What a hell of a thing, that a kid needed months to admit a capacity for empathy.
“Riding out the bucks is half of getting any relationship under way,” Mac replied. “I’d say she loves you.”
“She says it too.” Luis’s smile became rueful. “At the strangest times and places.”
“Women.”
They shared the kind of look Mac usually reserved for his brothers, and then a shout cut through the air.
“Weese! I’m back!”
“Groceries.” Luis trotted off, male bonding clearly taking a backseat to foraging through shopping bags. He turned and took a few steps backward. “Come on, or she’ll get the best stuff put away before you even know it’s in the house. Dibs on the nachos.”
Teenage boys would never change in some biological fundamentals, no matter what else did. Mac took one last glance around the barn, pleased in his bones to see it so improved.
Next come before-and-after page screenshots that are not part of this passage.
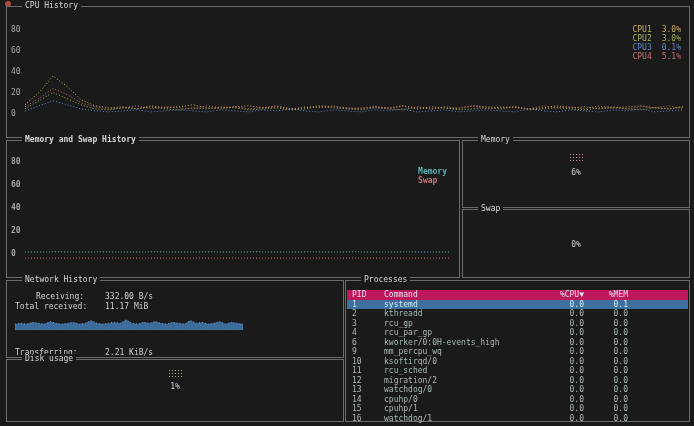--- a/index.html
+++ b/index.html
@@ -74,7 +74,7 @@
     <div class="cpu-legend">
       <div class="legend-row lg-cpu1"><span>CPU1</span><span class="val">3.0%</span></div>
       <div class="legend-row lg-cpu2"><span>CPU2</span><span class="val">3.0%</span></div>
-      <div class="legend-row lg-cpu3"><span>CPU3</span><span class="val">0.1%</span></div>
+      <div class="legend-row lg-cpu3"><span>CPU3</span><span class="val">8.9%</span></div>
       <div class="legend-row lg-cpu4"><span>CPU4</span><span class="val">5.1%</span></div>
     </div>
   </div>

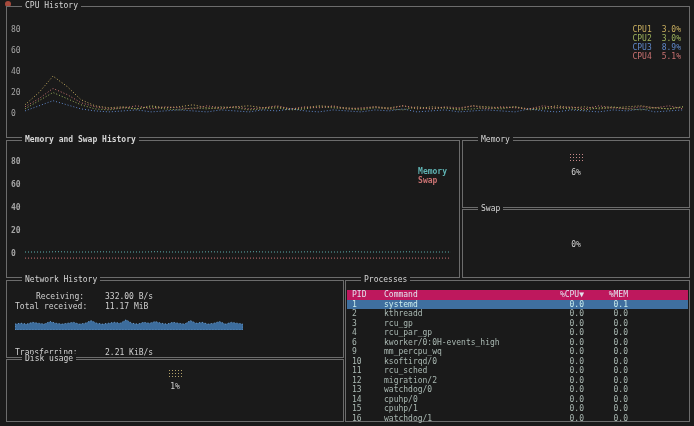--- a/index.html
+++ b/index.html
@@ -48,7 +48,7 @@
     padding:0 60px 0 5px;height:9.5px;line-height:9.5px;color:#a9b8b2;white-space:nowrap;overflow:hidden;
   }
   .proc-row .num{text-align:right;}
-  .proc-header{background:#be185d;color:#e2e2ee;}
+  .proc-header{background:#15803d;color:#e2e2ee;}
   .proc-row.selected{background:#3f6f9f;color:#c9ecec;}
 </style>
 </head>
He approached Sid’s little red car as she hefted grocery bags out of the trunk.
“Let me help with those.” He tried to scoop a bag out of her grip. She wrestled him for it but gave up eventually. “Pass me another.”
“How will you get the kitchen door open, Mr. Knightley?”
“You’ll hold it for me,” he said, taking his burden up the porch steps. “Then you’ll start putting this stuff away while I bring in the rest.”
“But Luis…” She trailed after him and held the door open.
“Luis is inventorying the spoils.” Mac leaned closer to lower his voice. “Or doing some quality assurance on the nachos.”
Luis sat on the counter, the nachos in hand, orange-crumb dust already accumulating on his fingers.
“I skipped lunch.” Luis held out the bag. “Or I’m having nachos for lunch.”
Mac stood just behind Sid, admiring the view, taking in her scent, willing to hold her groceries all day. From this angle, the blouse she’d tucked into her jeans allowed him a hint of a peek of cleavage, and while peeking might not be exactly gentlemanly, it wasn’t illegal either.
“You should be ashamed, Luis, and get off the counter. We have company.” Sid walked across the kitchen, sexy little cowgirl boot heels thumping, the fringe on her open jacket dancing with each step. She snatched the nachos out of his hand and smacked him with the bag.